◆ EXERCISE GOAL: All the entries, exactly as they read, must be written out again.

◆ DATA SUPPLIED:
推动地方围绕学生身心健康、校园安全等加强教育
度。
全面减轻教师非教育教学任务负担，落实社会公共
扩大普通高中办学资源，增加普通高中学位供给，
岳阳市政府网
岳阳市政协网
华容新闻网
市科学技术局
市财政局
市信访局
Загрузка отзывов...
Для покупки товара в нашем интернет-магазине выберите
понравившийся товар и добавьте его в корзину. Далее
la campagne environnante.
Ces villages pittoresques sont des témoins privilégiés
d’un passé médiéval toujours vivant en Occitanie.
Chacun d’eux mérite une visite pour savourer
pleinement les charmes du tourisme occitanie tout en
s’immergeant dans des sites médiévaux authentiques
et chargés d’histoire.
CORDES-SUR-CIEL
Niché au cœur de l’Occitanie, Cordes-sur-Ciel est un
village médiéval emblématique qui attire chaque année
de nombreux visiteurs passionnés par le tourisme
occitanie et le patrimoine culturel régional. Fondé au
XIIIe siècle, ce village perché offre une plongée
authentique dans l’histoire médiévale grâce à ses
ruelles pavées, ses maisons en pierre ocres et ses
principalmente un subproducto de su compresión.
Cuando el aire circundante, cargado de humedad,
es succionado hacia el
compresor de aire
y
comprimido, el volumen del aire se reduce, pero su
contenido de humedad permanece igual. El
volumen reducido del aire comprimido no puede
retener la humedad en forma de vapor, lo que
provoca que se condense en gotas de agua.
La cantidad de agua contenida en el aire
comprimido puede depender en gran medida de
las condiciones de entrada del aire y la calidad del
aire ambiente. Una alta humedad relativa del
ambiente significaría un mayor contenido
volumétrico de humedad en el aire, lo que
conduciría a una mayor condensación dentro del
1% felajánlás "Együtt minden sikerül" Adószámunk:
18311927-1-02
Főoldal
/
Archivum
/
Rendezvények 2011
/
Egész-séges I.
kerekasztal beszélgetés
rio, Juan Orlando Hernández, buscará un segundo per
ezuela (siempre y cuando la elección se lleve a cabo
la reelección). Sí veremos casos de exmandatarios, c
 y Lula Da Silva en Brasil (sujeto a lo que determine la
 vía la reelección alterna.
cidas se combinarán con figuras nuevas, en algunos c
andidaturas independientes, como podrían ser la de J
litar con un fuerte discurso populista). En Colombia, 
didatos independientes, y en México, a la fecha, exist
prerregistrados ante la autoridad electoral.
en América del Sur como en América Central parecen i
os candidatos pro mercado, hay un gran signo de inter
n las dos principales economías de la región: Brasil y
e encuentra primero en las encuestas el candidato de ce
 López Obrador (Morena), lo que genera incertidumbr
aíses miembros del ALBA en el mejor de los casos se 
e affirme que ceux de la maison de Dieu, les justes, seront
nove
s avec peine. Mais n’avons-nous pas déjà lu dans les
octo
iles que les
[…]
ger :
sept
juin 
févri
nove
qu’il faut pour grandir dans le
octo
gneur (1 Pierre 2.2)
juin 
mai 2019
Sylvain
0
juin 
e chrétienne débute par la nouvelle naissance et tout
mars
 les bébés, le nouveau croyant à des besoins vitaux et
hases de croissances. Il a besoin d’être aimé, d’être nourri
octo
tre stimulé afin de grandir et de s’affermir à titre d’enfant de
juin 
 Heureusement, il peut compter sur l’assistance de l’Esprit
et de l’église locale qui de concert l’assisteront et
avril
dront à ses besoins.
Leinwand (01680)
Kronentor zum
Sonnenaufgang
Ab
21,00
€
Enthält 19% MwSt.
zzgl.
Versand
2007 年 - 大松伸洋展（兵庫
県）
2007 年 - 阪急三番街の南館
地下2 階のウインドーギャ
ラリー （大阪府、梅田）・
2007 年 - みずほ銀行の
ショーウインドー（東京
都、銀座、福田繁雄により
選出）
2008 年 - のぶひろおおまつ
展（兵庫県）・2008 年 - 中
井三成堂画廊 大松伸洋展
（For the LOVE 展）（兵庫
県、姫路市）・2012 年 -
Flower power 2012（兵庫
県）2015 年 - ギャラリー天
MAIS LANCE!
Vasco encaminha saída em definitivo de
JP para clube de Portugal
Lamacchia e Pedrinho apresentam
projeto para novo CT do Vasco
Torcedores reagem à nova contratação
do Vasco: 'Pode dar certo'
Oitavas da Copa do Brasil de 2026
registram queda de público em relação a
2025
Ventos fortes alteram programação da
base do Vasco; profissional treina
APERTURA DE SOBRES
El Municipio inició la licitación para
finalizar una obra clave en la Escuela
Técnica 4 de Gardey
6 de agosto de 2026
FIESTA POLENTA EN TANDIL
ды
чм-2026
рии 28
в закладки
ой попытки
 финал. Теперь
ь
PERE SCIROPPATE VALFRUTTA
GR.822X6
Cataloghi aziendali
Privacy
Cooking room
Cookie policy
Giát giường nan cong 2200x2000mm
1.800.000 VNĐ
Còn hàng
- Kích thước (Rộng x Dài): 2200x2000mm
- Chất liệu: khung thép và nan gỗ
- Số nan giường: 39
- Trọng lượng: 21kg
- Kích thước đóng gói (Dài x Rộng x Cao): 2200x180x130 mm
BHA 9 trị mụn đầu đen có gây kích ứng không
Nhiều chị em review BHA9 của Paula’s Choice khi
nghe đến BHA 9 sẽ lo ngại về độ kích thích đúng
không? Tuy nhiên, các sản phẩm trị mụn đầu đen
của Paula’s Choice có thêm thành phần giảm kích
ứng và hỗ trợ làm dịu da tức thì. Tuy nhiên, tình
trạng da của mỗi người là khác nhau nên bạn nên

◆ ANSWER:
推动地方围绕学生身心健康、校园安全等加强教育
度。
全面减轻教师非教育教学任务负担，落实社会公共
扩大普通高中办学资源，增加普通高中学位供给，
岳阳市政府网
岳阳市政协网
华容新闻网
市科学技术局
市财政局
市信访局
Загрузка отзывов...
Для покупки товара в нашем интернет-магазине выберите
понравившийся товар и добавьте его в корзину. Далее
la campagne environnante.
Ces villages pittoresques sont des témoins privilégiés
d’un passé médiéval toujours vivant en Occitanie.
Chacun d’eux mérite une visite pour savourer
pleinement les charmes du tourisme occitanie tout en
s’immergeant dans des sites médiévaux authentiques
et chargés d’histoire.
CORDES-SUR-CIEL
Niché au cœur de l’Occitanie, Cordes-sur-Ciel est un
village médiéval emblématique qui attire chaque année
de nombreux visiteurs passionnés par le tourisme
occitanie et le patrimoine culturel régional. Fondé au
XIIIe siècle, ce village perché offre une plongée
authentique dans l’histoire médiévale grâce à ses
ruelles pavées, ses maisons en pierre ocres et ses
principalmente un subproducto de su compresión.
Cuando el aire circundante, cargado de humedad,
es succionado hacia el
compresor de aire
y
comprimido, el volumen del aire se reduce, pero su
contenido de humedad permanece igual. El
volumen reducido del aire comprimido no puede
retener la humedad en forma de vapor, lo que
provoca que se condense en gotas de agua.
La cantidad de agua contenida en el aire
comprimido puede depender en gran medida de
las condiciones de entrada del aire y la calidad del
aire ambiente. Una alta humedad relativa del
ambiente significaría un mayor contenido
volumétrico de humedad en el aire, lo que
conduciría a una mayor condensación dentro del
1% felajánlás "Együtt minden sikerül" Adószámunk:
18311927-1-02
Főoldal
/
Archivum
/
Rendezvények 2011
/
Egész-séges I.
kerekasztal beszélgetés
rio, Juan Orlando Hernández, buscará un segundo per
ezuela (siempre y cuando la elección se lleve a cabo
la reelección). Sí veremos casos de exmandatarios, c
 y Lula Da Silva en Brasil (sujeto a lo que determine la
 vía la reelección alterna.
cidas se combinarán con figuras nuevas, en algunos c
andidaturas independientes, como podrían ser la de J
litar con un fuerte discurso populista). En Colombia, 
didatos independientes, y en México, a la fecha, exist
prerregistrados ante la autoridad electoral.
en América del Sur como en América Central parecen i
os candidatos pro mercado, hay un gran signo de inter
n las dos principales economías de la región: Brasil y
e encuentra primero en las encuestas el candidato de ce
 López Obrador (Morena), lo que genera incertidumbr
aíses miembros del ALBA en el mejor de los casos se 
e affirme que ceux de la maison de Dieu, les justes, seront
nove
s avec peine. Mais n’avons-nous pas déjà lu dans les
octo
iles que les
[…]
ger :
sept
juin 
févri
nove
qu’il faut pour grandir dans le
octo
gneur (1 Pierre 2.2)
juin 
mai 2019
Sylvain
0
juin 
e chrétienne débute par la nouvelle naissance et tout
mars
 les bébés, le nouveau croyant à des besoins vitaux et
hases de croissances. Il a besoin d’être aimé, d’être nourri
octo
tre stimulé afin de grandir et de s’affermir à titre d’enfant de
juin 
 Heureusement, il peut compter sur l’assistance de l’Esprit
et de l’église locale qui de concert l’assisteront et
avril
dront à ses besoins.
Leinwand (01680)
Kronentor zum
Sonnenaufgang
Ab
21,00
€
Enthält 19% MwSt.
zzgl.
Versand
2007 年 - 大松伸洋展（兵庫
県）
2007 年 - 阪急三番街の南館
地下2 階のウインドーギャ
ラリー （大阪府、梅田）・
2007 年 - みずほ銀行の
ショーウインドー（東京
都、銀座、福田繁雄により
選出）
2008 年 - のぶひろおおまつ
展（兵庫県）・2008 年 - 中
井三成堂画廊 大松伸洋展
（For the LOVE 展）（兵庫
県、姫路市）・2012 年 -
Flower power 2012（兵庫
県）2015 年 - ギャラリー天
MAIS LANCE!
Vasco encaminha saída em definitivo de
JP para clube de Portugal
Lamacchia e Pedrinho apresentam
projeto para novo CT do Vasco
Torcedores reagem à nova contratação
do Vasco: 'Pode dar certo'
Oitavas da Copa do Brasil de 2026
registram queda de público em relação a
2025
Ventos fortes alteram programação da
base do Vasco; profissional treina
APERTURA DE SOBRES
El Municipio inició la licitación para
finalizar una obra clave en la Escuela
Técnica 4 de Gardey
6 de agosto de 2026
FIESTA POLENTA EN TANDIL
ды
чм-2026
рии 28
в закладки
ой попытки
 финал. Теперь
ь
PERE SCIROPPATE VALFRUTTA
GR.822X6
Cataloghi aziendali
Privacy
Cooking room
Cookie policy
Giát giường nan cong 2200x2000mm
1.800.000 VNĐ
Còn hàng
- Kích thước (Rộng x Dài): 2200x2000mm
- Chất liệu: khung thép và nan gỗ
- Số nan giường: 39
- Trọng lượng: 21kg
- Kích thước đóng gói (Dài x Rộng x Cao): 2200x180x130 mm
BHA 9 trị mụn đầu đen có gây kích ứng không
Nhiều chị em review BHA9 của Paula’s Choice khi
nghe đến BHA 9 sẽ lo ngại về độ kích thích đúng
không? Tuy nhiên, các sản phẩm trị mụn đầu đen
của Paula’s Choice có thêm thành phần giảm kích
ứng và hỗ trợ làm dịu da tức thì. Tuy nhiên, tình
trạng da của mỗi người là khác nhau nên bạn nên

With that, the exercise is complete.